The King's Speech, the British and their monarchs

Is the success of The King's Speech only down to the fact that it is a very good film or are deeper themes at work?

    The King's Speech is a well directed, well acted, and thoroughly enjoyable film.

    It tells the story of Britain's constitutional crisis in the 1930's, when a reluctant George VI came to the throne following the abdication of his brother, Edward VIII.

    The new King struggled to overcome a speech disability, as the Nazi shadow loomed ever larger over Europe.

    Pundits predict it will win a slew of Oscars (it's been nominated for 12).

    It's a box-office hit in America, Australia, and, above all, Britain.

    At my local cinema in London, it's being shown concurrently on several screens, to meet public demand.

    But is the success of The King's Speech only down to the fact that it is a very good film?

    That question is asked in a couple of interesting articles I've come across recently.

    This one, from the Economist, argues that the extreme public enthusiasm "is a form of narcissism", in response to a film that is "deeply flattering" to the British.

    Hence its popularity.

    Another writer, in the Guardian, believes that the enthusiastic reception for The King's Speech shows just how entrenched affection is for the royal family in the UK.

    So, bad news for Britain's republicans, or, as the Guardian calls them, "those who would hope one day, after the Queen has gone, to replace the monarchy with something fair and democratic".

    In fact, it's probably not going to be an easy year for British republicans.

    We are, of course, now less than 100 days from a royal wedding.

    Expect an orgy of media coverage in the run-up to the event at Westminster Abbey, on April 29th, when William and Kate say their vows. 

    Even Al Jazeera English, perhaps not the channel of choice for dedicated royal watchers, may find it difficult to resist.

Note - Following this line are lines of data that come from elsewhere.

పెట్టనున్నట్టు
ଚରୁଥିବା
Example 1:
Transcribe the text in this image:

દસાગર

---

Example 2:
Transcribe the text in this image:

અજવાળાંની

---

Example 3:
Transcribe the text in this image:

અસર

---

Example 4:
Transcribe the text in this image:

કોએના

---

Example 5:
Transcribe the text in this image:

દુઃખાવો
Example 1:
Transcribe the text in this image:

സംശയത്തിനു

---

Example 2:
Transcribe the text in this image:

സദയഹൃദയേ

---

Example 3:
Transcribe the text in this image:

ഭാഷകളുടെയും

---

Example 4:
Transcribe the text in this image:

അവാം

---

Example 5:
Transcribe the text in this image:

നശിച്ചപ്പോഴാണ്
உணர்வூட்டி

    However, a Republican organisation  ("campaigning for a democratic alternative to the monarchy") says that the royal wedding may prove a blessing in disguise.

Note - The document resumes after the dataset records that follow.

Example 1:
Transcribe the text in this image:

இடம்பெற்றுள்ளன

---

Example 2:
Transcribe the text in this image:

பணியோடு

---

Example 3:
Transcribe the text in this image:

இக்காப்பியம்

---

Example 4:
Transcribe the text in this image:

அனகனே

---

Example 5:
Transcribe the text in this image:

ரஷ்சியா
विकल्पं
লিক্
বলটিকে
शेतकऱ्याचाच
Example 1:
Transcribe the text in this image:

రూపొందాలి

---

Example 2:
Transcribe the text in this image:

    It claims to have attracted hundreds of new members since William and Kate announced their engagement.

    And it challenges the BBC, Britain's national broadcaster, to represent the views of "at least 10 million Republicans" in its wedding coverage.

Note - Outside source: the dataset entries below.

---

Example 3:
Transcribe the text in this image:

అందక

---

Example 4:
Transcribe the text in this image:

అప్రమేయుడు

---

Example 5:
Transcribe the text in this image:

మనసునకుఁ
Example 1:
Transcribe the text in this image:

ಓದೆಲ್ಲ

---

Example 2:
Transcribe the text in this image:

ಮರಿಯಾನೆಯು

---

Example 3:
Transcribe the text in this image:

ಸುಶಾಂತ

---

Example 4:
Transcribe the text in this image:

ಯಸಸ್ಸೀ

    The organisation's spokesman, Graham Smith, was in bullish mood when I put it to him that The King's Speech had captured the mood of an instinctively pro-monarchist Britain.

    "There's no evidence to support that premise", he said, "most people can't remember George VI, so it's like a fairytale, but a film about Prince Charles would evoke a very different reaction".

    Mr Smith will be organising an alternative, non-royal public event in London on April 29th ... details to appear on his website soon.